What is being asked - Reproduce the lines character for character, starting with the line containing "Rank the categories" and going on through the line containing "List the series", with both of those lines included. Omit the pictures from your answer.

Materials provided -
= Beginning of Section =

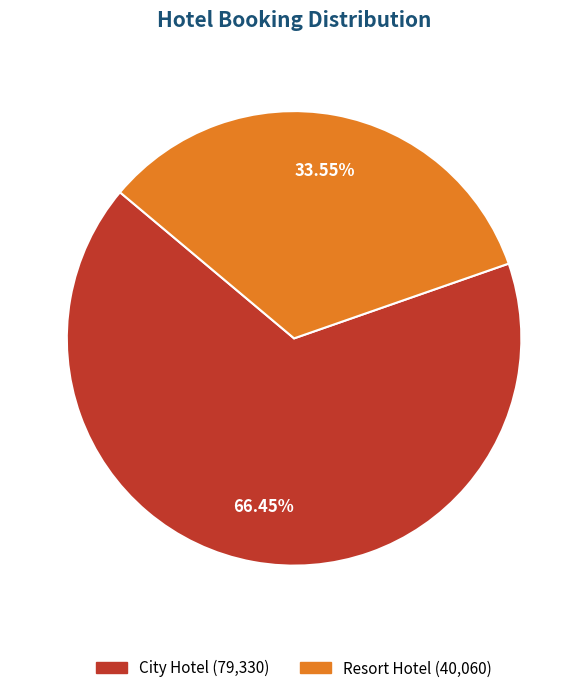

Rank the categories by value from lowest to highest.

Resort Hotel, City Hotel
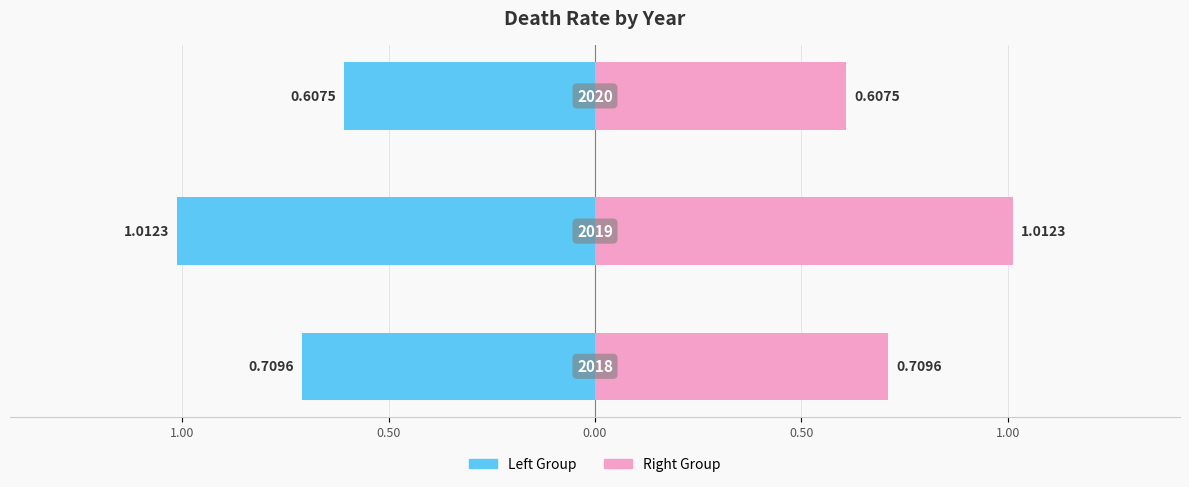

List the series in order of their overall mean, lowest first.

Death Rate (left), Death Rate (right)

= End of Section =
= Beginning of Section =

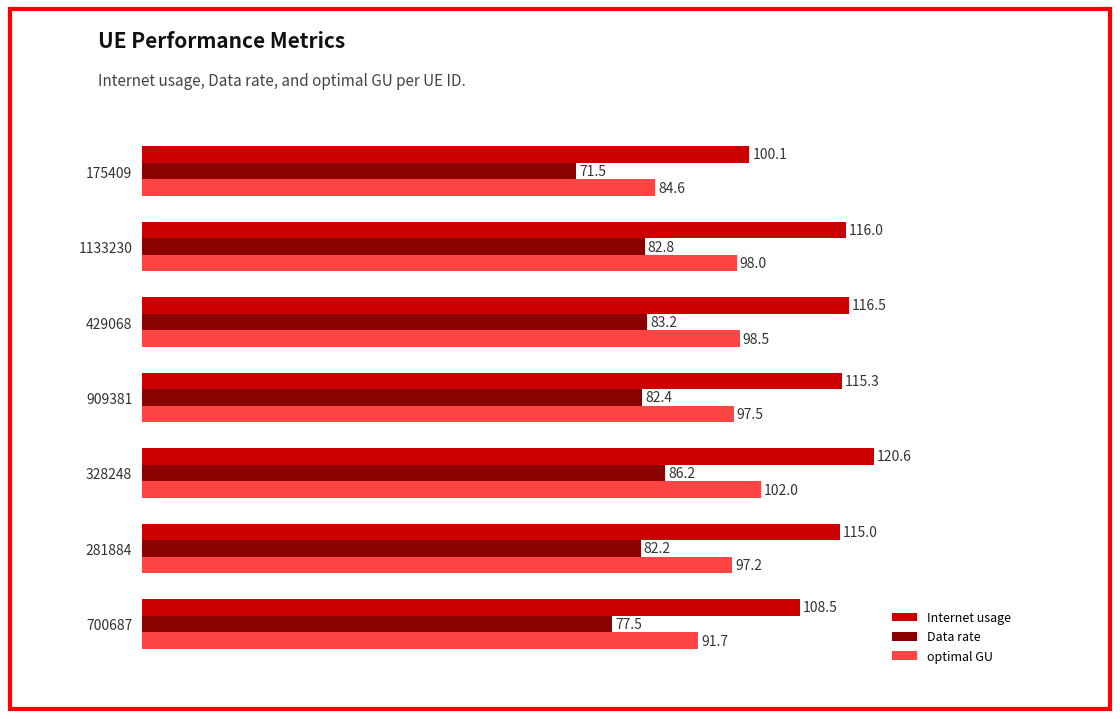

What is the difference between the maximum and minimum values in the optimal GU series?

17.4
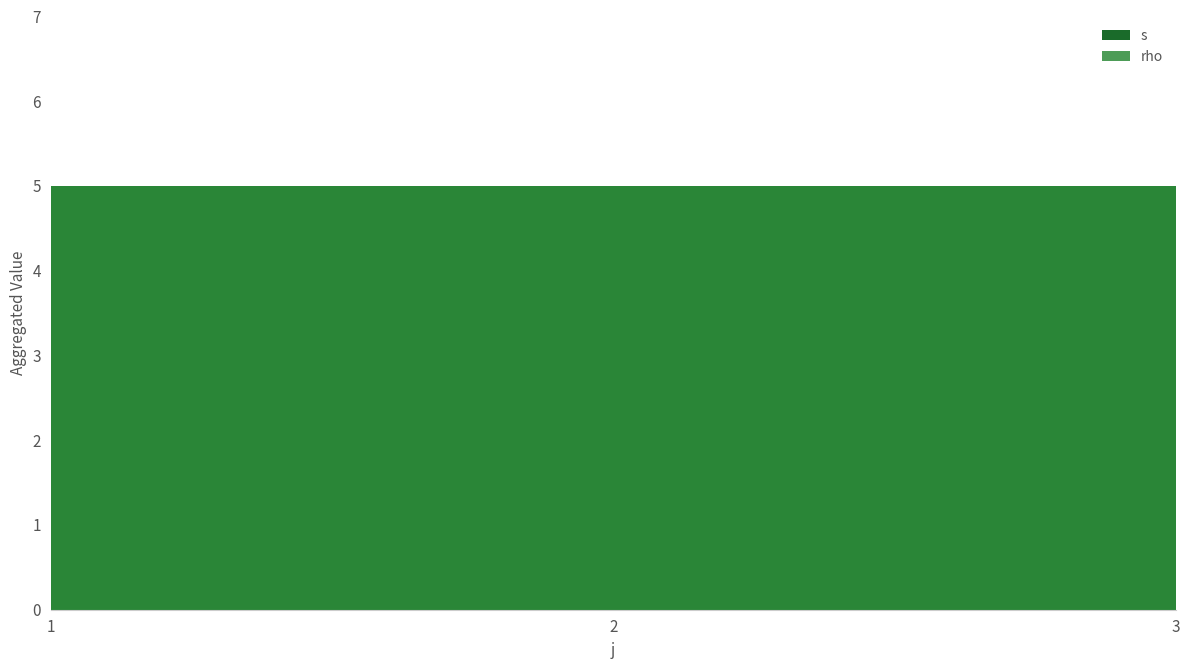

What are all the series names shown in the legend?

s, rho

= End of Section =
= Beginning of Section =

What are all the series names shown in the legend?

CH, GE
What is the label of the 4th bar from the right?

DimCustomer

= End of Section =

Solution to this problem -
Rank the categories by value from lowest to highest.

Resort Hotel, City Hotel

List the series in order of their overall mean, lowest first.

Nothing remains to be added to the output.